El hombre dejó escapar un gruñido.
– Está muerta. Cuando uno se muere se va con Dios.
La niña no sabía lo que significaba aquello. Nunca había visto a nadie que estuviera muerto.
– Dios es bueno, ¿verdad? -No estaba segura de por qué le preguntaba aquello al hombre. Sabía perfectamente la respuesta. Su mamá y su abuelo se lo habían dicho muchas veces. Dios era bueno. Buenísimo-. ¿Volverá después de estar en casa de Dios? -preguntó esperanzada.
El hombre soltó un grito de alegría y dejó de escarbar.
– Aquí está. Por fin. -Se inclinó y se puso a quitar la nieve del suelo con sus manos enguantadas-. No, nadie vuelve de la casa de Dios. Tendrás que ir tú también si quieres ver a tu madre.

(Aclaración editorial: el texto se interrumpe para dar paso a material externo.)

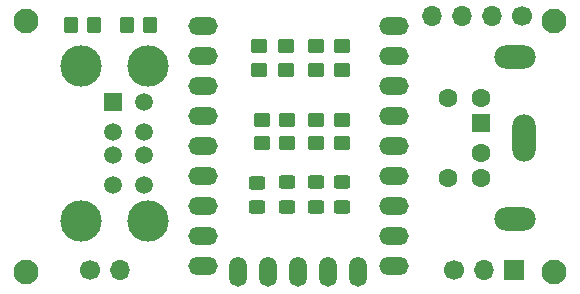
<source format=gbr>
G04 #@! TF.GenerationSoftware,KiCad,Pcbnew,8.0.4*
G04 #@! TF.CreationDate,2024-12-08T01:13:34+02:00*
G04 #@! TF.ProjectId,usb2ps2,75736232-7073-4322-9e6b-696361645f70,1.2*
G04 #@! TF.SameCoordinates,Original*
G04 #@! TF.FileFunction,Soldermask,Top*
G04 #@! TF.FilePolarity,Negative*
%FSLAX46Y46*%
G04 Gerber Fmt 4.6, Leading zero omitted, Abs format (unit mm)*
G04 Created by KiCad (PCBNEW 8.0.4) date 2024-12-08 01:13:34*
%MOMM*%
%LPD*%
G01*
G04 APERTURE LIST*
G04 Aperture macros list*
%AMRoundRect*
0 Rectangle with rounded corners*
0 $1 Rounding radius*
0 $2 $3 $4 $5 $6 $7 $8 $9 X,Y pos of 4 corners*
0 Add a 4 corners polygon primitive as box body*
4,1,4,$2,$3,$4,$5,$6,$7,$8,$9,$2,$3,0*
0 Add four circle primitives for the rounded corners*
1,1,$1+$1,$2,$3*
1,1,$1+$1,$4,$5*
1,1,$1+$1,$6,$7*
1,1,$1+$1,$8,$9*
0 Add four rect primitives between the rounded corners*
20,1,$1+$1,$2,$3,$4,$5,0*
20,1,$1+$1,$4,$5,$6,$7,0*
20,1,$1+$1,$6,$7,$8,$9,0*
20,1,$1+$1,$8,$9,$2,$3,0*%
G04 Aperture macros list end*
%ADD10C,1.700000*%
%ADD11O,1.700000X1.700000*%
%ADD12R,1.700000X1.700000*%
%ADD13R,1.500000X1.500000*%
%ADD14C,1.500000*%
%ADD15C,3.500000*%
%ADD16RoundRect,0.250000X0.450000X-0.350000X0.450000X0.350000X-0.450000X0.350000X-0.450000X-0.350000X0*%
%ADD17RoundRect,0.250000X-0.450000X0.350000X-0.450000X-0.350000X0.450000X-0.350000X0.450000X0.350000X0*%
%ADD18RoundRect,0.250000X-0.350000X-0.450000X0.350000X-0.450000X0.350000X0.450000X-0.350000X0.450000X0*%
%ADD19O,1.500000X1.500000*%
%ADD20O,2.500000X1.500000*%
%ADD21O,1.500000X2.500000*%
%ADD22C,2.100000*%
%ADD23R,1.600000X1.600000*%
%ADD24C,1.600000*%
%ADD25O,3.500000X2.000000*%
%ADD26O,2.000000X4.000000*%
%ADD27RoundRect,0.250000X0.450000X-0.325000X0.450000X0.325000X-0.450000X0.325000X-0.450000X-0.325000X0*%
G04 APERTURE END LIST*
D10*
X144250000Y-79000000D03*
D11*
X141710000Y-79000000D03*
X139170000Y-79000000D03*
X136630000Y-79000000D03*
D10*
X107670000Y-100500000D03*
D11*
X110210000Y-100500000D03*
D10*
X138500000Y-100500000D03*
D11*
X141040000Y-100500000D03*
D12*
X143580000Y-100500000D03*
D13*
X109630000Y-86250000D03*
D14*
X109630000Y-88750000D03*
X109630000Y-90750000D03*
X109630000Y-93250000D03*
X112250000Y-86250000D03*
X112250000Y-88750000D03*
X112250000Y-90750000D03*
X112250000Y-93250000D03*
D15*
X106920000Y-83180000D03*
X106920000Y-96320000D03*
X112600000Y-83180000D03*
X112600000Y-96320000D03*
D16*
X122250000Y-89750000D03*
X122250000Y-87750000D03*
D17*
X122000000Y-81500000D03*
X122000000Y-83500000D03*
D16*
X129000000Y-83500000D03*
X129000000Y-81500000D03*
D18*
X110750000Y-79750000D03*
X112750000Y-79750000D03*
X106000000Y-79750000D03*
X108000000Y-79750000D03*
D19*
X132920000Y-79840000D03*
D20*
X133420000Y-79840000D03*
D19*
X132920000Y-82380000D03*
D20*
X133420000Y-82380000D03*
D19*
X132920000Y-84920000D03*
D20*
X133420000Y-84920000D03*
D19*
X132920000Y-87460000D03*
D20*
X133420000Y-87460000D03*
D19*
X132920000Y-90000000D03*
D20*
X133420000Y-90000000D03*
D19*
X132920000Y-92540000D03*
D20*
X133420000Y-92540000D03*
D19*
X132920000Y-95080000D03*
D20*
X133420000Y-95080000D03*
D19*
X132920000Y-97620000D03*
D20*
X133420000Y-97620000D03*
D19*
X132920000Y-100160000D03*
D20*
X133420000Y-100160000D03*
D19*
X130380000Y-100160000D03*
D21*
X130380000Y-100660000D03*
D19*
X127840000Y-100160000D03*
D21*
X127840000Y-100660000D03*
D19*
X125300000Y-100160000D03*
D21*
X125300000Y-100660000D03*
D19*
X122760000Y-100160000D03*
D21*
X122760000Y-100660000D03*
D19*
X120220000Y-100160000D03*
D21*
X120220000Y-100660000D03*
D20*
X117180000Y-100160000D03*
D19*
X117680000Y-100160000D03*
D20*
X117180000Y-97620000D03*
D19*
X117680000Y-97620000D03*
D20*
X117180000Y-95080000D03*
D19*
X117680000Y-95080000D03*
D20*
X117180000Y-92540000D03*
D19*
X117680000Y-92540000D03*
D20*
X117180000Y-90000000D03*
D19*
X117680000Y-90000000D03*
D20*
X117180000Y-87460000D03*
D19*
X117680000Y-87460000D03*
D20*
X117180000Y-84920000D03*
D19*
X117680000Y-84920000D03*
D20*
X117180000Y-82380000D03*
D19*
X117680000Y-82380000D03*
D20*
X117180000Y-79840000D03*
D19*
X117680000Y-79840000D03*
D17*
X124300000Y-87750000D03*
X124300000Y-89750000D03*
D22*
X146900000Y-79400000D03*
X146900000Y-100650000D03*
D17*
X126750000Y-89750000D03*
X126750000Y-87750000D03*
D23*
X140750000Y-88000000D03*
D24*
X140750000Y-90600000D03*
D25*
X143600000Y-96150000D03*
D26*
X144400000Y-89300000D03*
D24*
X140750000Y-85900000D03*
D25*
X143600000Y-82450000D03*
D24*
X140750000Y-92700000D03*
X137950000Y-85900000D03*
X137950000Y-92700000D03*
D16*
X129000000Y-89750000D03*
X129000000Y-87750000D03*
X124250000Y-83500000D03*
X124250000Y-81500000D03*
D22*
X102250000Y-79400000D03*
D17*
X126750000Y-81500000D03*
X126750000Y-83500000D03*
D22*
X102250000Y-100650000D03*
D27*
X121800000Y-95125000D03*
X121800000Y-93075000D03*
X129000000Y-95100000D03*
X129000000Y-93050000D03*
X124350000Y-95100000D03*
X124350000Y-93050000D03*
X126750000Y-95100000D03*
X126750000Y-93050000D03*
M02*

</source>
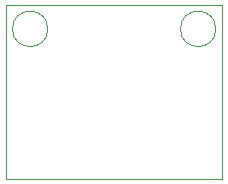
<source format=gbr>
G04 #@! TF.GenerationSoftware,KiCad,Pcbnew,(5.1.4)-1*
G04 #@! TF.CreationDate,2019-11-11T16:34:49-05:00*
G04 #@! TF.ProjectId,photodiode,70686f74-6f64-4696-9f64-652e6b696361,rev?*
G04 #@! TF.SameCoordinates,Original*
G04 #@! TF.FileFunction,Profile,NP*
%FSLAX46Y46*%
G04 Gerber Fmt 4.6, Leading zero omitted, Abs format (unit mm)*
G04 Created by KiCad (PCBNEW (5.1.4)-1) date 2019-11-11 16:34:49*
%MOMM*%
%LPD*%
G04 APERTURE LIST*
%ADD10C,0.120000*%
G04 APERTURE END LIST*
D10*
X98552000Y-65024000D02*
X116840000Y-65024000D01*
X98552000Y-79756000D02*
X98552000Y-65024000D01*
X116840000Y-79756000D02*
X98552000Y-79756000D01*
X116840000Y-65024000D02*
X116840000Y-79756000D01*
X116308000Y-67056000D02*
G75*
G03X116308000Y-67056000I-1500000J0D01*
G01*
X102084000Y-67056000D02*
G75*
G03X102084000Y-67056000I-1500000J0D01*
G01*
M02*

</source>
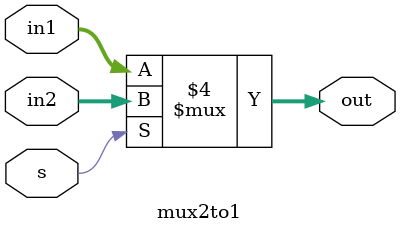
<source format=v>
module mux2to1(in1, in2, s, out);

	input [4:0] in1, in2;
	input s;
	
	output reg [4:0] out;
	
	always @(in1 or in2 or s)
		begin
			if(s == 0)
				out = in1;
			else
				out = in2;
		end
endmodule
		
</source>
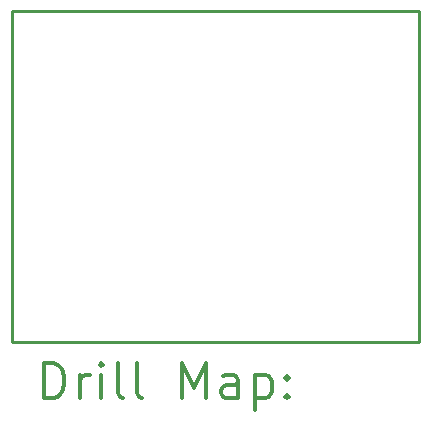
<source format=gbr>
%FSLAX45Y45*%
G04 Gerber Fmt 4.5, Leading zero omitted, Abs format (unit mm)*
G04 Created by KiCad (PCBNEW 5.1.10) date 2021-05-27 14:18:21*
%MOMM*%
%LPD*%
G01*
G04 APERTURE LIST*
%TA.AperFunction,Profile*%
%ADD10C,0.254000*%
%TD*%
%ADD11C,0.200000*%
%ADD12C,0.300000*%
G04 APERTURE END LIST*
D10*
X13610000Y-10160000D02*
X10160000Y-10160000D01*
X13610000Y-7360000D02*
X13610000Y-10160000D01*
X10160000Y-7360000D02*
X13610000Y-7360000D01*
X10160000Y-10160000D02*
X10160000Y-7360000D01*
D11*
D12*
X10433728Y-10638414D02*
X10433728Y-10338414D01*
X10505157Y-10338414D01*
X10548014Y-10352700D01*
X10576586Y-10381272D01*
X10590871Y-10409843D01*
X10605157Y-10466986D01*
X10605157Y-10509843D01*
X10590871Y-10566986D01*
X10576586Y-10595557D01*
X10548014Y-10624129D01*
X10505157Y-10638414D01*
X10433728Y-10638414D01*
X10733728Y-10638414D02*
X10733728Y-10438414D01*
X10733728Y-10495557D02*
X10748014Y-10466986D01*
X10762300Y-10452700D01*
X10790871Y-10438414D01*
X10819443Y-10438414D01*
X10919443Y-10638414D02*
X10919443Y-10438414D01*
X10919443Y-10338414D02*
X10905157Y-10352700D01*
X10919443Y-10366986D01*
X10933728Y-10352700D01*
X10919443Y-10338414D01*
X10919443Y-10366986D01*
X11105157Y-10638414D02*
X11076586Y-10624129D01*
X11062300Y-10595557D01*
X11062300Y-10338414D01*
X11262300Y-10638414D02*
X11233728Y-10624129D01*
X11219443Y-10595557D01*
X11219443Y-10338414D01*
X11605157Y-10638414D02*
X11605157Y-10338414D01*
X11705157Y-10552700D01*
X11805157Y-10338414D01*
X11805157Y-10638414D01*
X12076586Y-10638414D02*
X12076586Y-10481272D01*
X12062300Y-10452700D01*
X12033728Y-10438414D01*
X11976586Y-10438414D01*
X11948014Y-10452700D01*
X12076586Y-10624129D02*
X12048014Y-10638414D01*
X11976586Y-10638414D01*
X11948014Y-10624129D01*
X11933728Y-10595557D01*
X11933728Y-10566986D01*
X11948014Y-10538414D01*
X11976586Y-10524129D01*
X12048014Y-10524129D01*
X12076586Y-10509843D01*
X12219443Y-10438414D02*
X12219443Y-10738414D01*
X12219443Y-10452700D02*
X12248014Y-10438414D01*
X12305157Y-10438414D01*
X12333728Y-10452700D01*
X12348014Y-10466986D01*
X12362300Y-10495557D01*
X12362300Y-10581272D01*
X12348014Y-10609843D01*
X12333728Y-10624129D01*
X12305157Y-10638414D01*
X12248014Y-10638414D01*
X12219443Y-10624129D01*
X12490871Y-10609843D02*
X12505157Y-10624129D01*
X12490871Y-10638414D01*
X12476586Y-10624129D01*
X12490871Y-10609843D01*
X12490871Y-10638414D01*
X12490871Y-10452700D02*
X12505157Y-10466986D01*
X12490871Y-10481272D01*
X12476586Y-10466986D01*
X12490871Y-10452700D01*
X12490871Y-10481272D01*
M02*

</source>
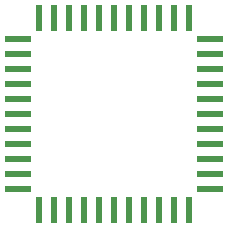
<source format=gbr>
G04 EAGLE Gerber RS-274X export*
G75*
%MOMM*%
%FSLAX34Y34*%
%LPD*%
%INSolderpaste Top*%
%IPPOS*%
%AMOC8*
5,1,8,0,0,1.08239X$1,22.5*%
G01*
%ADD10R,0.600000X2.200000*%
%ADD11R,2.200000X0.600000*%


D10*
X-228600Y55600D03*
X-241300Y55600D03*
X-254000Y55600D03*
X-266700Y55600D03*
X-279400Y55600D03*
X-292100Y55600D03*
D11*
X-309600Y38100D03*
X-309600Y25400D03*
X-309600Y12700D03*
X-309600Y0D03*
X-309600Y-12700D03*
X-309600Y-25400D03*
X-309600Y-38100D03*
X-309600Y-50800D03*
X-309600Y-63500D03*
X-309600Y-76200D03*
X-309600Y-88900D03*
D10*
X-292100Y-106400D03*
X-279400Y-106400D03*
X-266700Y-106400D03*
X-254000Y-106400D03*
X-241300Y-106400D03*
X-228600Y-106400D03*
X-215900Y-106400D03*
X-203200Y-106400D03*
X-190500Y-106400D03*
X-177800Y-106400D03*
X-165100Y-106400D03*
D11*
X-147600Y-88900D03*
X-147600Y-76200D03*
X-147600Y-63500D03*
X-147600Y-50800D03*
X-147600Y-38100D03*
X-147600Y-25400D03*
X-147600Y-12700D03*
X-147600Y0D03*
X-147600Y12700D03*
X-147600Y25400D03*
X-147600Y38100D03*
D10*
X-165100Y55600D03*
X-177800Y55600D03*
X-190500Y55600D03*
X-203200Y55600D03*
X-215900Y55600D03*
M02*

</source>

La niña se puso rígida. ¿Qué quería decir? Observó cómo el hombre despejaba la trampilla de hierro que estaba en medio del patio, donde su madre le tenía prohibido jugar. ¿Estaría Dios allí abajo?
El hombre se estiró antes de inclinarse hacia el suelo y abrir el pesado portillo. Echó una mirada a la niña y sonrió de nuevo. Ella habría preferido que no lo hiciera. Le hizo señas para que se acercara. Vacilante, la pequeña se dirigió hacia él, y hacia el gran agujero negro que había aparecido debajo de la trampilla.